1.3 Tujuan Penelitian Berdasarkan identifikasi masalah, maka tujuan penelitian ini adalah : 1) Untuk mengetahui sistem produksi usahatani budidaya komoditi kelapa sawit, kakao dan karet di daerah penelitian. 2) Untuk mengetahui perbedaan antara volume penggunaan input antar komoditi kelapa sawit, kakao dan karet di daerah penelitian. 3) Untuk mengetahui perbedaan antara curahan tenaga kerja antar komoditi kelapa sawit, kakao dan karet di daerah penelitian. 4) Untuk mengetahui perbedaan antara total biaya produksi antar komoditi kelapa sawit, kakao dan karet di daerah penelitian. 5) Untuk mengetahui perbedaan antara produksi antar komoditi kelapa sawit, kakao dan karet di daerah penelitian. 6) Untuk mengetahui perbedaan pendapatan usahatani antar kelapa sawit, kakao dan karet di daerah penelitian. 7) Untuk mengetahui faktor-faktor apa saja yang berpengaruh nyata terhadap pendapatan usahatani setiap komoditi di daerah penelitian. 8) Untuk mengetahui perbedaan antara tingkat pengembalian modal antar kelapa sawit, kakao dan karet di daerah penelitian.

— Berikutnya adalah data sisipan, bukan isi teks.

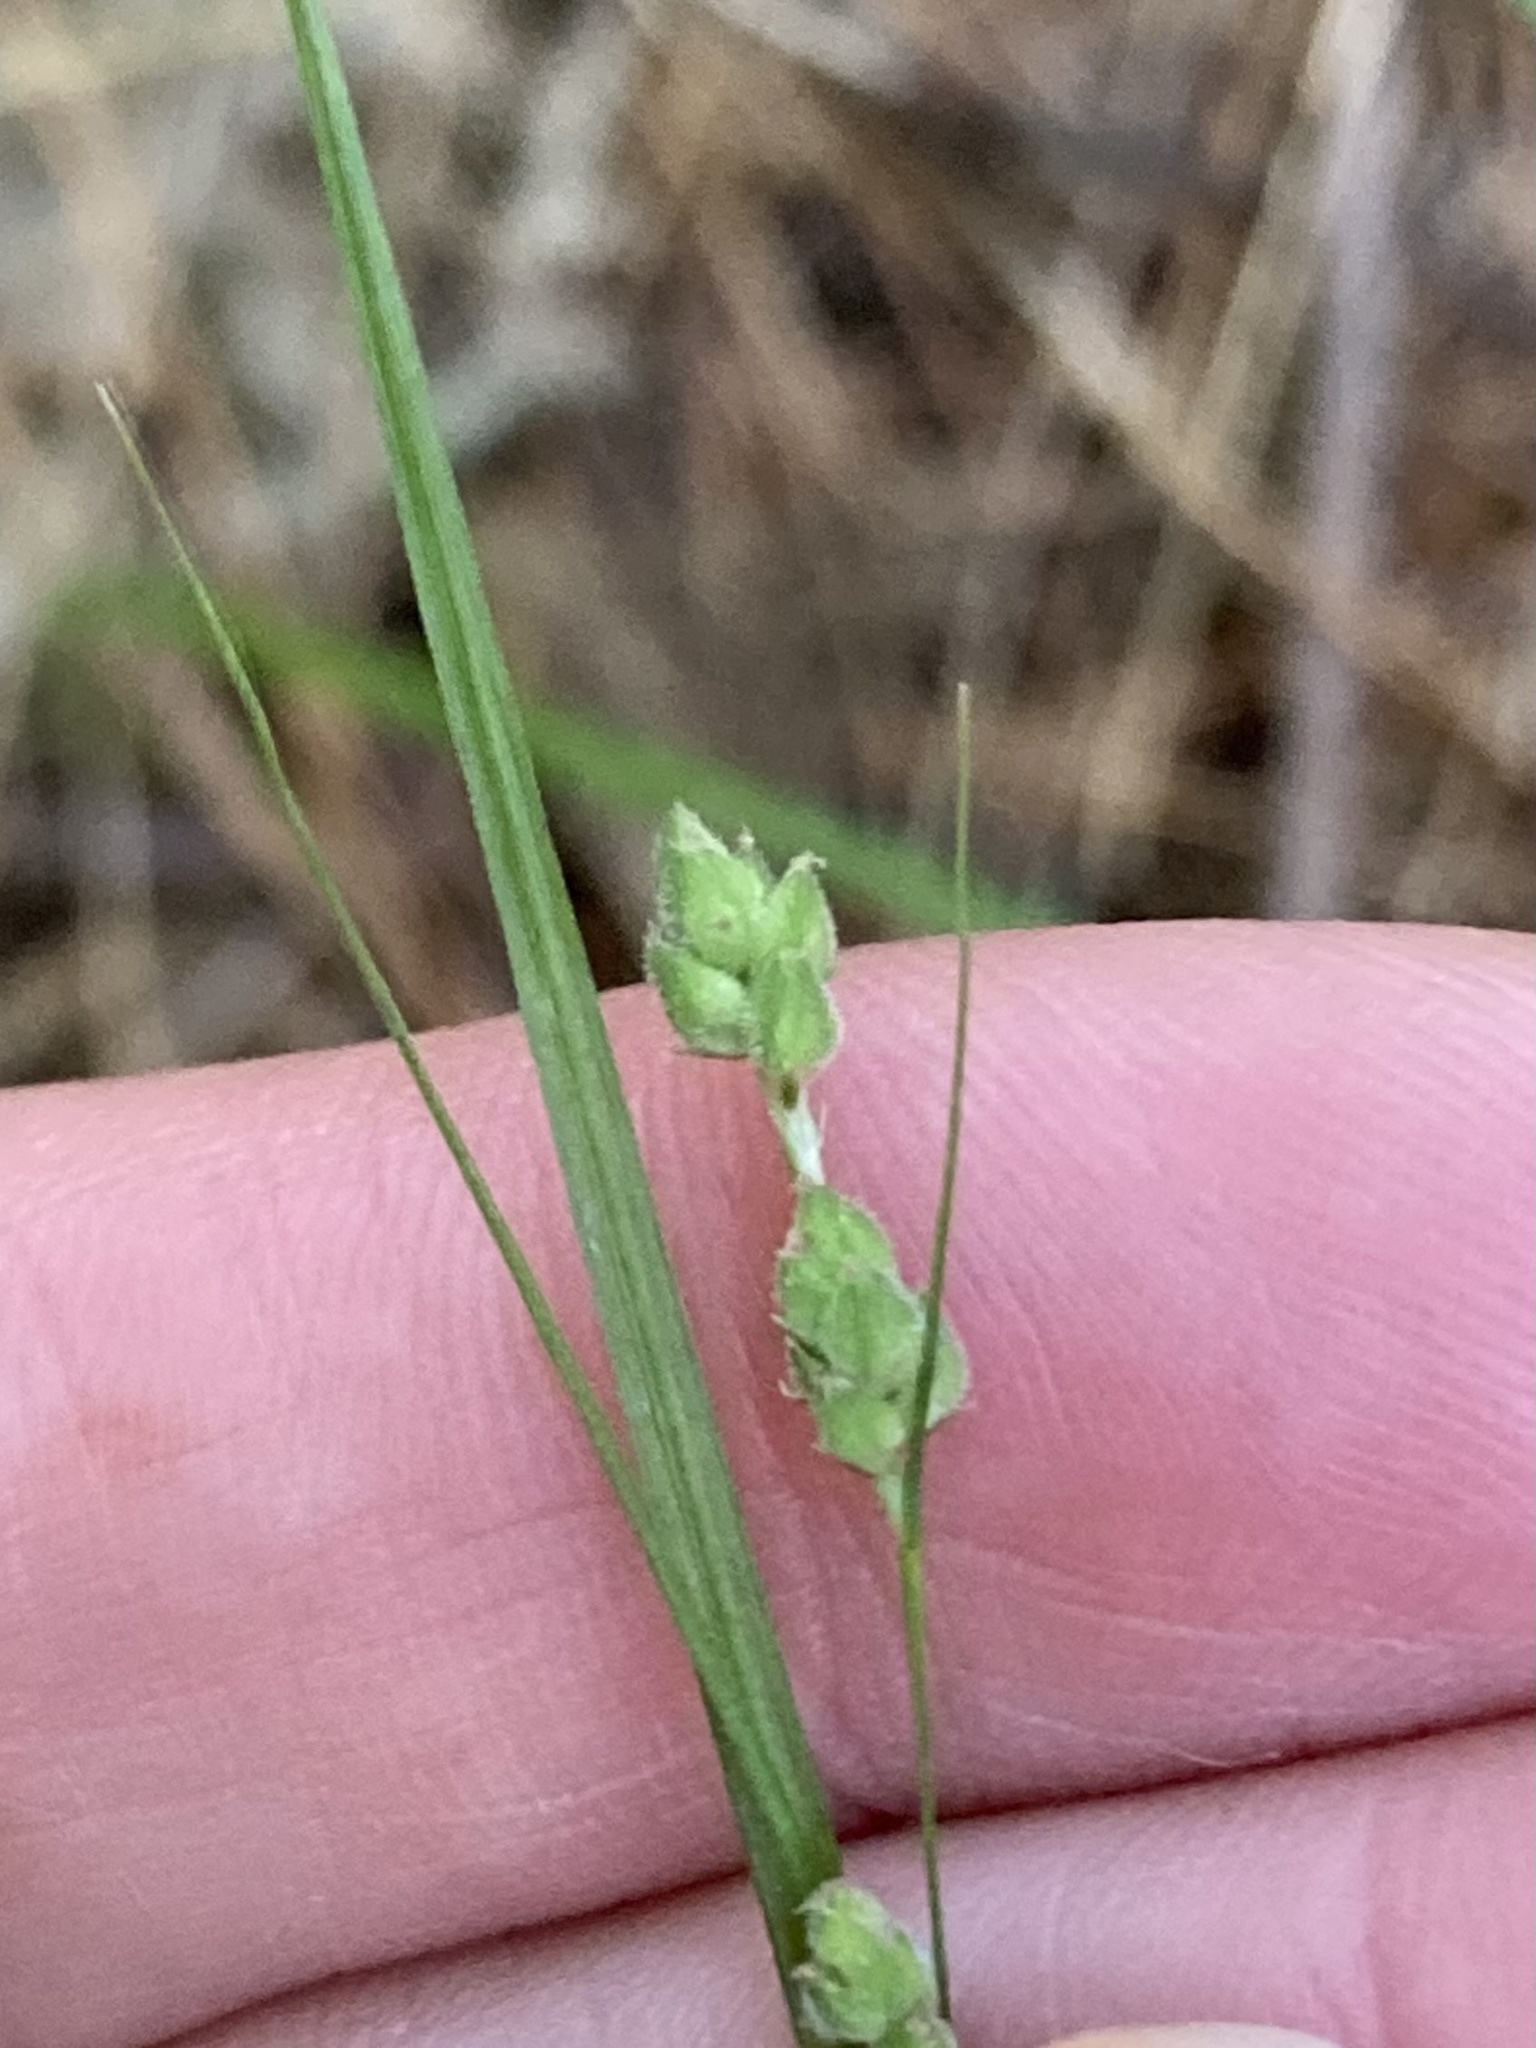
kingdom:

1.4 Kegunaan Penelitian Adapun kegunaan dari penelitian ini adalah sebagai berikut : 1) Sebagai gambaran dan bahan informasi bagi petani untuk mengetahui seberapa besar perbandingan antara usahatani kelapa sawit, kakao dan karet. 2) Sebagai bahan informasi atau masukan bagi pengelola kelapa sawit, kakao dan karet dalam mengembangkan usahataninya. 3) Sebagai bahan informasi dan referensi bagi pihak-pihak yang membutuhkan.